--- Exercise requirements ---
Scan the data below for lines holding the word "assign", and copy each line found.

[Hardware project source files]
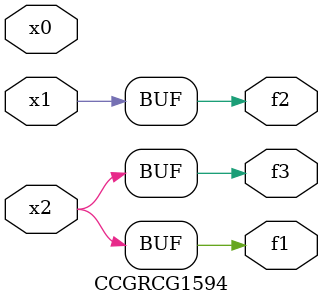
<source format=v>
module CCGRCG1594(
	input x0, x1, x2,
	output f1, f2, f3
);
	assign f1 = x2;
	assign f2 = x1;
	assign f3 = x2;
endmodule

</source>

--- Solution to the exercise ---
	assign f1 = x2;
	assign f2 = x1;
	assign f3 = x2;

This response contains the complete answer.